The Indian restaurant in Southwest gets 2 stars. Meanwhile, Tom Sietsema goes to the newest Coastal Flats.

Tim Carman takes over the Washington Post Magazine restaurant review, and visits Masala Art's new outpost at the Southwest Waterfront. Carman think the place is beautiful, but the bar program just isn't cutting it. "No matter what drink we ordered, its most prominent feature was a small bucket of fast-melting ice, which diluted the cocktail into something dispiriting, though I don’t want to blame those cubes for the bar’s other misdemeanors, such as misunderstood recipes (Negroni with basil?)," he said. Carman gives Masala Art Southwest two stars, because sometimes the curries "could make a grown man weep" but other times they miss the mark.

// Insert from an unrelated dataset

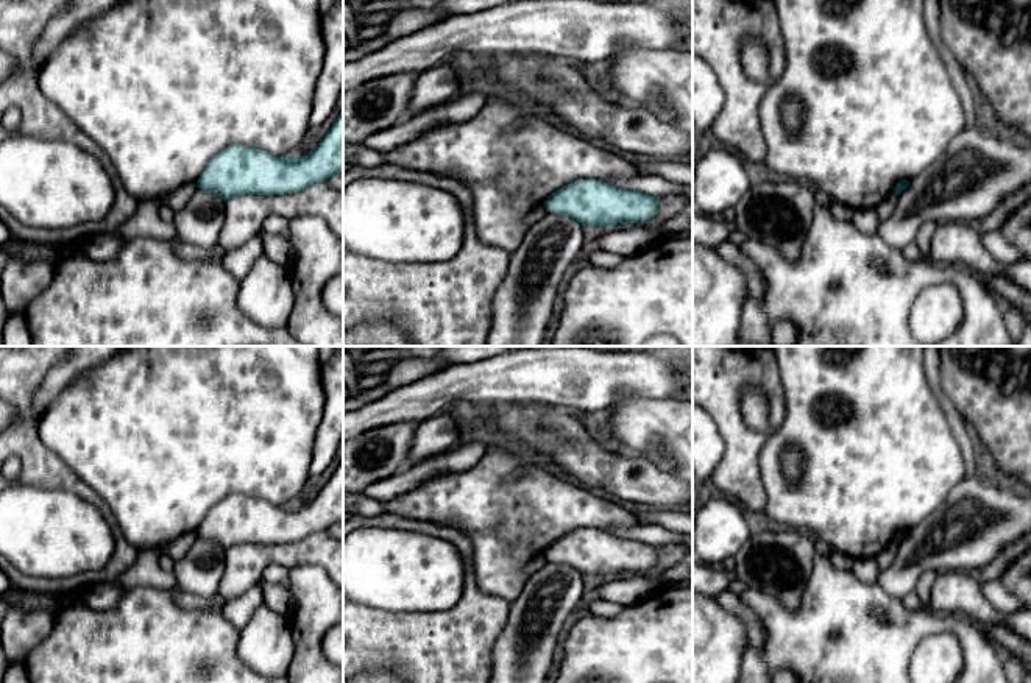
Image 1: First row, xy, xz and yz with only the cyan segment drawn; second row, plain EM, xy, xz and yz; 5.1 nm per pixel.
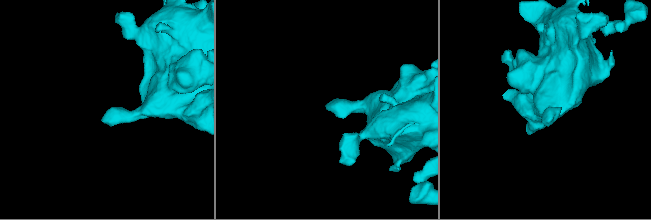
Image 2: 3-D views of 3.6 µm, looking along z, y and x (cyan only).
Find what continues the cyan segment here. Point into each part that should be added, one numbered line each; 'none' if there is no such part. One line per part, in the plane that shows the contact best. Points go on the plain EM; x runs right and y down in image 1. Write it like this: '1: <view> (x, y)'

But a curry that tasted heavenly in the bowl sometimes lost its religion on the plate, becoming too diluted when poured over the spiced rice. This fate befell not just the green cardamom curry, but also the tart, spicy, creamy and nutty sauce draped over the eggplant in the baingan mirch ka salon.

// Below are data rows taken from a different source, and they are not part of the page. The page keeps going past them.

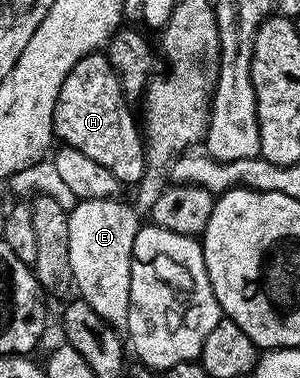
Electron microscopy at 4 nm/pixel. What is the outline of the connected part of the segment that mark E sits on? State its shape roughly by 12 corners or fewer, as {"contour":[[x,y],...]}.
{"contour":[[119,198],[68,213],[82,301],[126,331],[141,218]]}

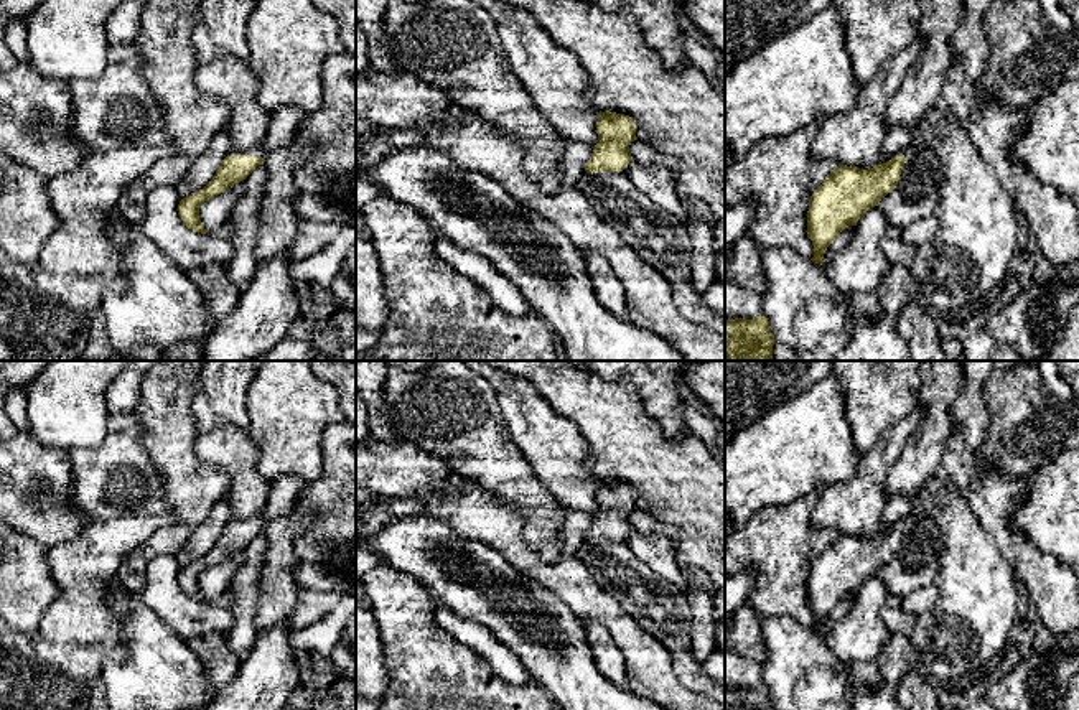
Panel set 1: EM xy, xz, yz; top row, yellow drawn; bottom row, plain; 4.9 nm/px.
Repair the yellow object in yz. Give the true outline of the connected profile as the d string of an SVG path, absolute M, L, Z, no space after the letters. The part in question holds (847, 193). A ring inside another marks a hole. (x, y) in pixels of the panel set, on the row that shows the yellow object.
M911 142L896 156L873 168L838 165L809 199L807 234L814 244L814 264L822 265L827 247L848 226L896 188L904 163L921 147Z

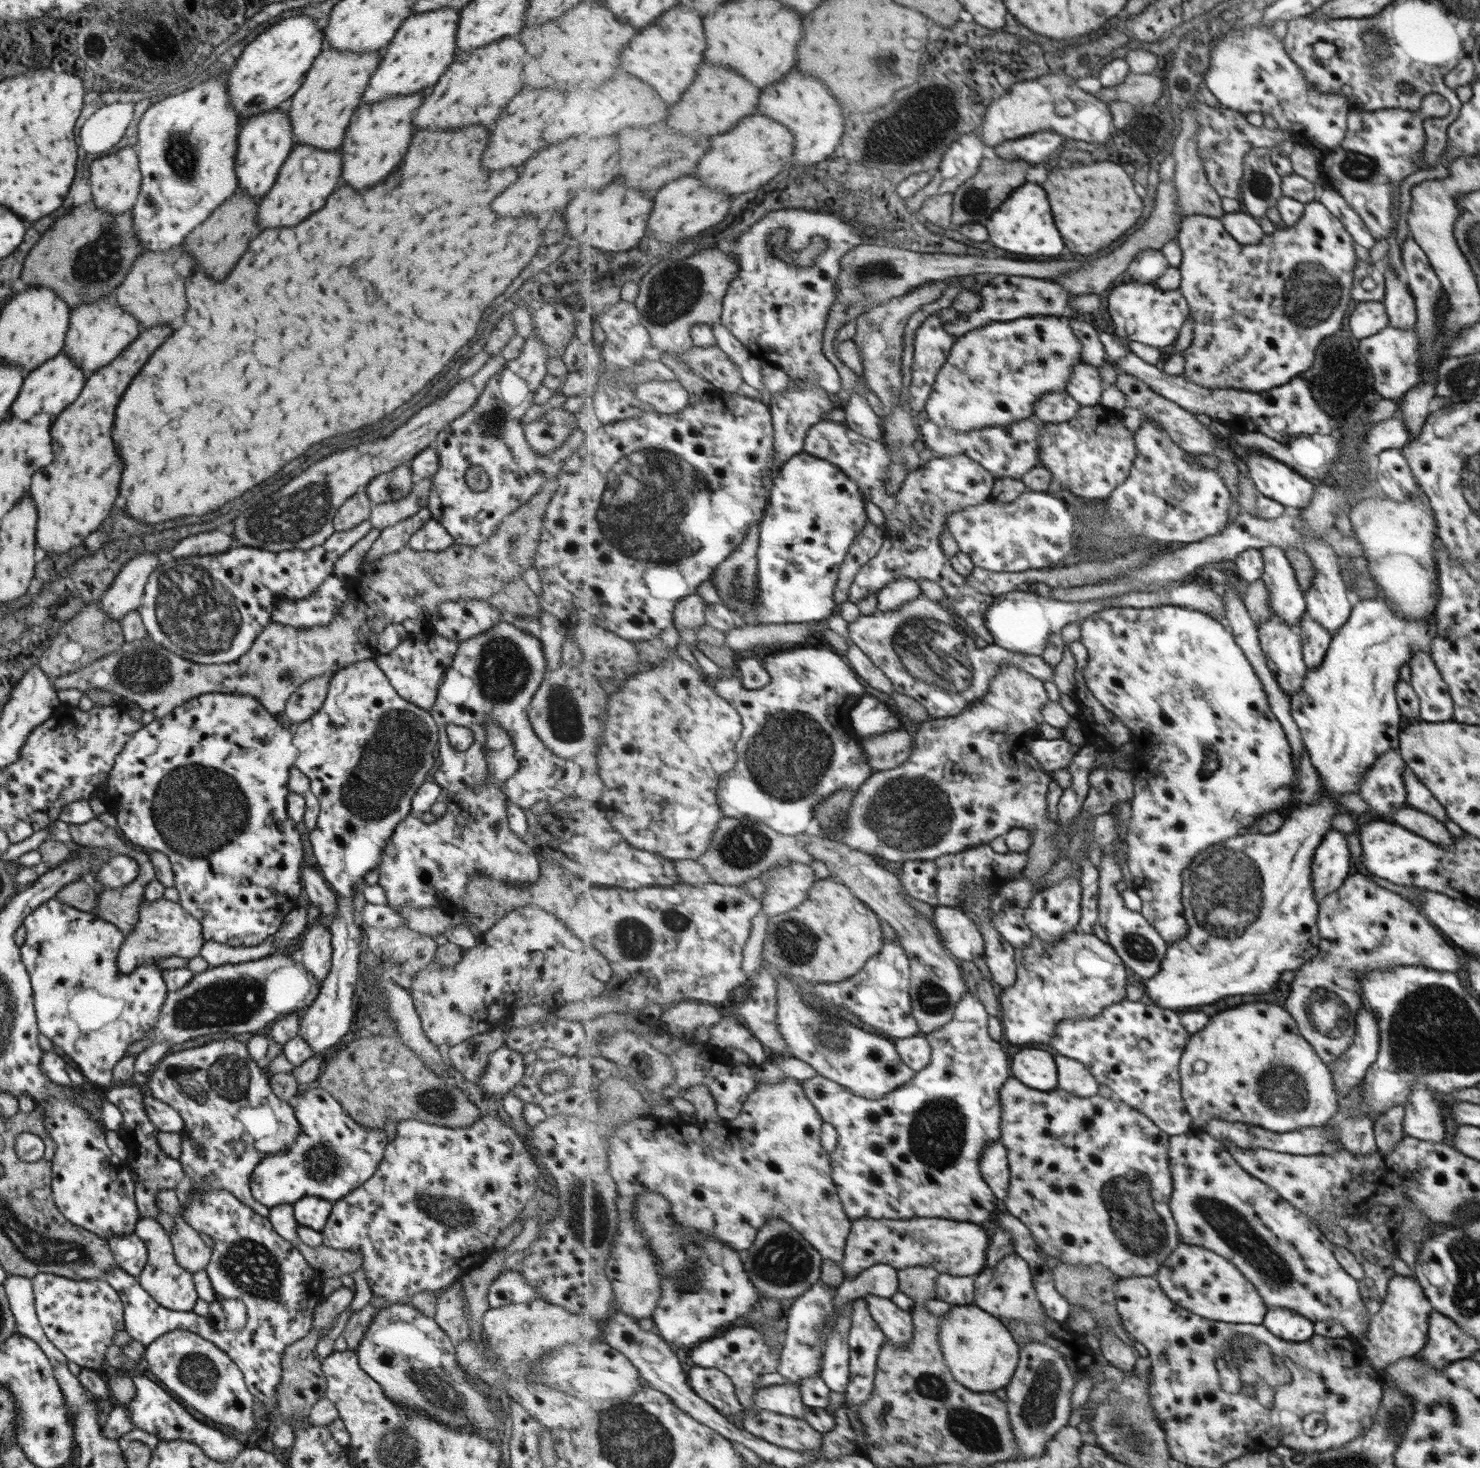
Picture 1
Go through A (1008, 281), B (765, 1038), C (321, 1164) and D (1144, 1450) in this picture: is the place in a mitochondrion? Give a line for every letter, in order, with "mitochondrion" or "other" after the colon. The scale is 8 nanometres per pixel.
A: other
B: other
C: mitochondrion
D: mitochondrion

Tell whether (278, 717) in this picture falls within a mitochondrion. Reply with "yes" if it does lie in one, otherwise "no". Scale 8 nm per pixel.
no

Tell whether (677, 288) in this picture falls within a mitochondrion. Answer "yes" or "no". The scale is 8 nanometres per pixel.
yes

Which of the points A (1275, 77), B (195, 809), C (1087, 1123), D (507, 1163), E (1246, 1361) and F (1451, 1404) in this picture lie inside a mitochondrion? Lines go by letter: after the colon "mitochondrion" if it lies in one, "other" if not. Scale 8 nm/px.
A: other
B: mitochondrion
C: other
D: other
E: mitochondrion
F: mitochondrion

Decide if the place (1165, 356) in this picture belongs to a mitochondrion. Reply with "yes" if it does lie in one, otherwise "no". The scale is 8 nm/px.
no

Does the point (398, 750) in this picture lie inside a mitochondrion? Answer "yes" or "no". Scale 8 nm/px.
yes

For the $20 Diner, Tim Carman reminisces about the days when the only places that had good cheap steaks were strip clubs. Now there's more wholesome options, like prix-fixe steak dinner restaurant 82 Steak Out in Rockville. Carmen tries the signature house special of rolls, salad, fries and an eight-ounce portion of prime sirloin for $18.82 and isn't enamored with the sides. The steak, though:

The steak itself, a cheaper cut of top sirloin, proves how much goodness can be found among the B listers of beef. My perfectly medium-rare specimen arrives pre-sliced and drizzled in a house-made porcini sauce, essentially a rosemary- intensive jus that piles on the flavor. Like the coulotte at Medium Rare, the sirloin never seems to sport any char, a minor annoyance in an otherwise satisfying preparation.

For this week's First Bite, Tom Sietsema made his way across the river to visit Northern Virginia chain's new outpost of Coastal Flats in Gaithersburg. He writes:

Good food at a fair price isn’t the only explanation for why, even on a Monday night, Coastal Flats is packed. Navigating the sea of tables and booths are servers whose good cheer is matched by their seeming ability to read minds. Why, yes, I’d love another gin gimlet to wash back those seafood fritters.

Todd Kliman visited Saba, a Yemeni restaurant in Fairfax, earlier in the month. He gave Saba 2.5 stars, calling the rice a "revelation:"

His richly detailed preparations may well change the way you view the grain. Witness the preparation of haneeth, a traditional feast-day dish of slow-cooked lamb over spiced rice. The leg meat lifts away from the four butchered bones with minimal prodding, but the rice is the revelation—each grain distinct; subtly perfumed with cardamom, cumin, and cloves; and infused with both the juices of the meat and its sweet-savory sauce.

Washington Life gives Rural Society a try.

For another main course, we had a fire-roasted Maine lobster tail. Lobster is my favorite, but if I’m going Argentinian, I’d rather h ave one of the six cuts of Uruguayan or domestic beef. Lobster, Tasmanian sea trout or the cockle-flecked saffron taglierini would be nice entrée options for diners who don’t eat meat.